(Source data)

== Segment start ==

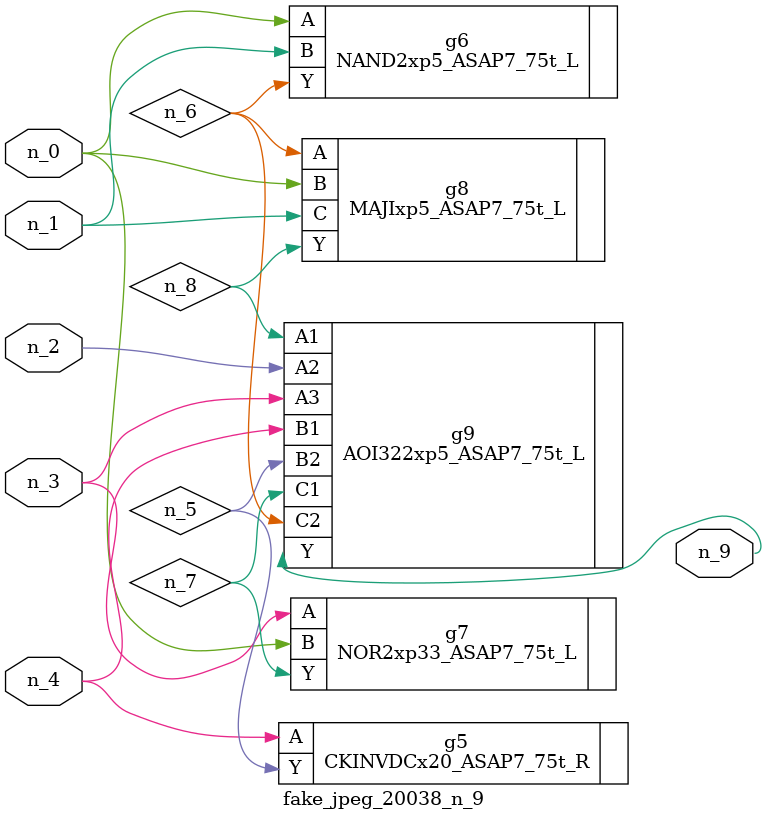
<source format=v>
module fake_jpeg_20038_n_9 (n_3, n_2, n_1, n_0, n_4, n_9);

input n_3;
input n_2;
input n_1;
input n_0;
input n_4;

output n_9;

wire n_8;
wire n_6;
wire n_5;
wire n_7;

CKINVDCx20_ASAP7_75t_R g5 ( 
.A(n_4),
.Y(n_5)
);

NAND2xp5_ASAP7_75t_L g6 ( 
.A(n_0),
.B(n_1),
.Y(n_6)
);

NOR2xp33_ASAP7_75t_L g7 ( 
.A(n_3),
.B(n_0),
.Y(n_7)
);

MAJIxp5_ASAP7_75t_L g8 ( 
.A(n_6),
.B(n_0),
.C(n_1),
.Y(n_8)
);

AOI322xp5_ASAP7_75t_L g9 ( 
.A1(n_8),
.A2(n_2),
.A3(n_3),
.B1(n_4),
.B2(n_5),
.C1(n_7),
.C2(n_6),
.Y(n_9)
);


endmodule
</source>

== Segment end ==
== Segment start ==

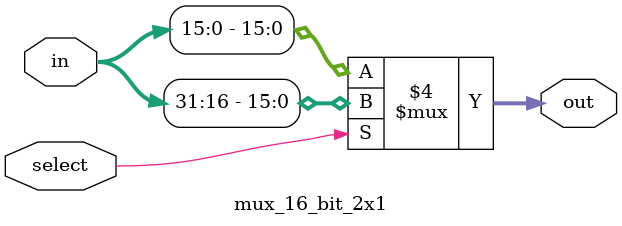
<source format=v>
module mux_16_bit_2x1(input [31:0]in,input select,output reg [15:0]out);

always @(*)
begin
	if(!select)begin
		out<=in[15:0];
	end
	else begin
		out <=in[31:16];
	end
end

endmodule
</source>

== Segment end ==
== Segment start ==

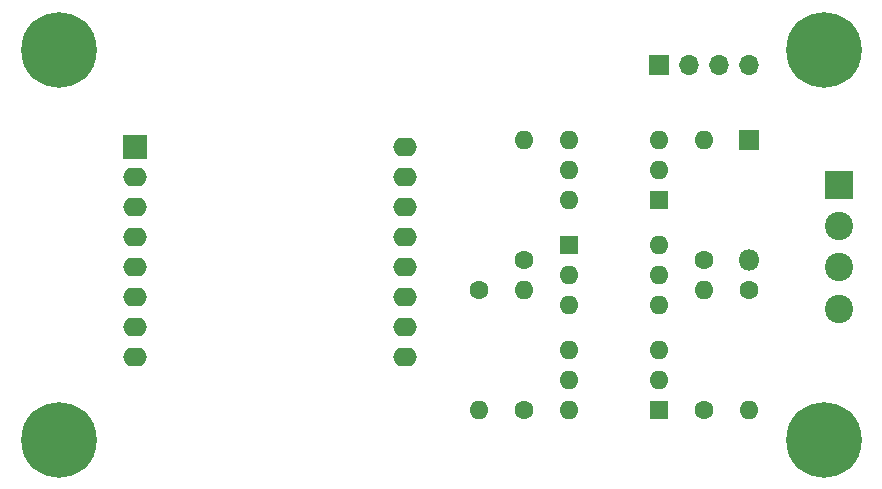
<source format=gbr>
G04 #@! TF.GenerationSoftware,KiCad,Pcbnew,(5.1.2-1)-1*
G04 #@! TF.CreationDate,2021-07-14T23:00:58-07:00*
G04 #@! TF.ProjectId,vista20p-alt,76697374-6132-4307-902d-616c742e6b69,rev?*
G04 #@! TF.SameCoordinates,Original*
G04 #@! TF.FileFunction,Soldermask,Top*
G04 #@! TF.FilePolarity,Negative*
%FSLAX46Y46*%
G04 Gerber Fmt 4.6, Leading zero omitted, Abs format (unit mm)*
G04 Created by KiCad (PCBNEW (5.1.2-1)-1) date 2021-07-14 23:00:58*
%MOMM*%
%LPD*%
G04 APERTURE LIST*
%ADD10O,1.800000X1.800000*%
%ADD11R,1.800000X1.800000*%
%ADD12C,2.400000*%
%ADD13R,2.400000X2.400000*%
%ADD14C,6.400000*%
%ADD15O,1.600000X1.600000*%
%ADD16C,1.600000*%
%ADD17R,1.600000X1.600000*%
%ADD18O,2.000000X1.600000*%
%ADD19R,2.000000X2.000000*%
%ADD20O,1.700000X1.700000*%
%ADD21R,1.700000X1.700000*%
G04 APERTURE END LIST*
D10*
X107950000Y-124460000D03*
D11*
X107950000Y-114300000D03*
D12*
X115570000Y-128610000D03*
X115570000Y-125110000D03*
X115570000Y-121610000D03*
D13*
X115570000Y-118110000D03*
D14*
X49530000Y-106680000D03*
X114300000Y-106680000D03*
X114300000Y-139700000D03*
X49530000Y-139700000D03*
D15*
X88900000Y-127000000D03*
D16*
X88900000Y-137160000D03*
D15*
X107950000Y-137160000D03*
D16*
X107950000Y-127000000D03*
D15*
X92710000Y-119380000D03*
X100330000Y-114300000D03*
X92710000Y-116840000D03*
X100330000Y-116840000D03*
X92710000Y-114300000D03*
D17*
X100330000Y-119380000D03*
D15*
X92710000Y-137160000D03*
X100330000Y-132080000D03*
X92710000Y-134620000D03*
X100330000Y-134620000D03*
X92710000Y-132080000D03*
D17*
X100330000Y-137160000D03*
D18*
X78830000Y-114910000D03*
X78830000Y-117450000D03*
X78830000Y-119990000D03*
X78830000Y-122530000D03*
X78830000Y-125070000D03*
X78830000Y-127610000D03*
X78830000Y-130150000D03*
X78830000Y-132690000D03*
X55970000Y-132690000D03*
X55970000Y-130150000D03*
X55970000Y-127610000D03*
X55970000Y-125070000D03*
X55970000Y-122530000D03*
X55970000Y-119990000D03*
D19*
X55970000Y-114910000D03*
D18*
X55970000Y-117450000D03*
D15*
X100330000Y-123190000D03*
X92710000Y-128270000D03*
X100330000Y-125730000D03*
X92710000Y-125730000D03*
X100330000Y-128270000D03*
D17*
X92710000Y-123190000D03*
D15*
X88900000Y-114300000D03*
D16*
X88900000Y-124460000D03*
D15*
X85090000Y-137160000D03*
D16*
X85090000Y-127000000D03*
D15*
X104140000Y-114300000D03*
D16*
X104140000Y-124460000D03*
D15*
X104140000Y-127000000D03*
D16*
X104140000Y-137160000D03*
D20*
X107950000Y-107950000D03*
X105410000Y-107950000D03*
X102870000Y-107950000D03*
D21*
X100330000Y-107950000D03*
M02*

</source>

== Segment end ==

### [About this exercise]
Search the data for the string "APERTURE" and copy each line where it appears.

### [Finished exercise]
G04 APERTURE LIST*
G04 APERTURE END LIST*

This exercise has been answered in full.